The combination of a decline in the intellectual rigor involved in research design and data analysis with journals hungry for content is that authors submit weaker work, reviewers are less socialized to demand rigorous work, and journals are more likely to accept weaker work – which leads to a reproducibility crisis. Although it primarily at this point affects clinical and social science research, it has spun over into the physical sciences and engineering. When I arrived at Purdue in 2005, for example, a professor in the Nuclear Engineering department was embroiled in a scandal over non-reproducible results for a fusion study and allegations of research misconduct. I published a paper in Emerging Infectious Diseases in 2005 pointing out that the finding claims in a study of outcomes of E. Coli infections were unreliable because the authors had failed to address obvious problems of endogenous predictor variables in their regression design – and the authors completely missed the point in their response, which focused on biological issues irrelevant to the statistical analysis.
That isn’t to say that rigorous studies can’t produce different results. Different designs and samples can lead to different results, and the acceptance or rejection of a theory depends on the accumulation of a body of evidence providing confirmation more than any single study. Often, different results from different studies create questions that enrich our understanding of phenomena, such as the questioning of why black patients did not respond as well to ACE inhibitors and beta blockers as the effect sizes in the original RCTs predicted led to the realization of genetic differences in the phamacokinetics of the drugs, differences lost in the original clinical trials due to the well-known low levels of participation by black patients in such trials.
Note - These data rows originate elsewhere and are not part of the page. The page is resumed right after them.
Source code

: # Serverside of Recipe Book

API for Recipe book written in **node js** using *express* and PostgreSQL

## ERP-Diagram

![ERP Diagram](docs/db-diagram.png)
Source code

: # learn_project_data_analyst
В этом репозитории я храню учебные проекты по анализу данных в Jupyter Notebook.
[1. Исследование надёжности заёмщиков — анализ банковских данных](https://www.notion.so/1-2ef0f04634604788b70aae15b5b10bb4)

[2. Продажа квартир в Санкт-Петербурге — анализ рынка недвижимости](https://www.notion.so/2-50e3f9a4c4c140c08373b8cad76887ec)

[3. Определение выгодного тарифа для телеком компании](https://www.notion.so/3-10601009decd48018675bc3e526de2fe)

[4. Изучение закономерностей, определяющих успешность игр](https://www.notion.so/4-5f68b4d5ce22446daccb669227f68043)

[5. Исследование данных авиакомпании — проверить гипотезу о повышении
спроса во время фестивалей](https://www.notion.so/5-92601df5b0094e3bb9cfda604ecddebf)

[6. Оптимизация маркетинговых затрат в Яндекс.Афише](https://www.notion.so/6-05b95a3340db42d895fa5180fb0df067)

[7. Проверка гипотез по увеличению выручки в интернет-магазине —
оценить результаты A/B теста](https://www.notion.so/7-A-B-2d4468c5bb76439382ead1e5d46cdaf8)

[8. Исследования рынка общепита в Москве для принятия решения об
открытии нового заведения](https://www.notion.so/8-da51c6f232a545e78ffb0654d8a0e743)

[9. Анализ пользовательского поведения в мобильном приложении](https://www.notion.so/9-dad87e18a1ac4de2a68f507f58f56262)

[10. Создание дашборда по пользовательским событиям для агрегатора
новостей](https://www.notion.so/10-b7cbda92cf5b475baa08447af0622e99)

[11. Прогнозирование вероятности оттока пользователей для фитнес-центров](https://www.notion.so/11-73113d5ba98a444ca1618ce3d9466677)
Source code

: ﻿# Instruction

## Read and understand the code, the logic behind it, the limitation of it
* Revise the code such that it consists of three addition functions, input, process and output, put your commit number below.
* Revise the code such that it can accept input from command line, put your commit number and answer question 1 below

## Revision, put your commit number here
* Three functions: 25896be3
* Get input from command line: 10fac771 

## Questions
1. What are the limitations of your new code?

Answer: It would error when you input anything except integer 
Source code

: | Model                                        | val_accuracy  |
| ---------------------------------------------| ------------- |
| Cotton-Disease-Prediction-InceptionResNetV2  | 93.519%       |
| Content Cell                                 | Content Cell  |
THAT discovery led to reformulation of dosages for the subpopulation and improved cardiac outcomes.
However, for that to occur, published research STILL needs to be rigorous enough that the readers can have confidence that, in that study, the results were real, and that differences between study findings are due to differences in study design. THAT won’t happen unless academic researchers adopt rigorous standards, socialize their graduate students in them, and during peer review adopt a skeptical and demanding attitude towards the research that they review.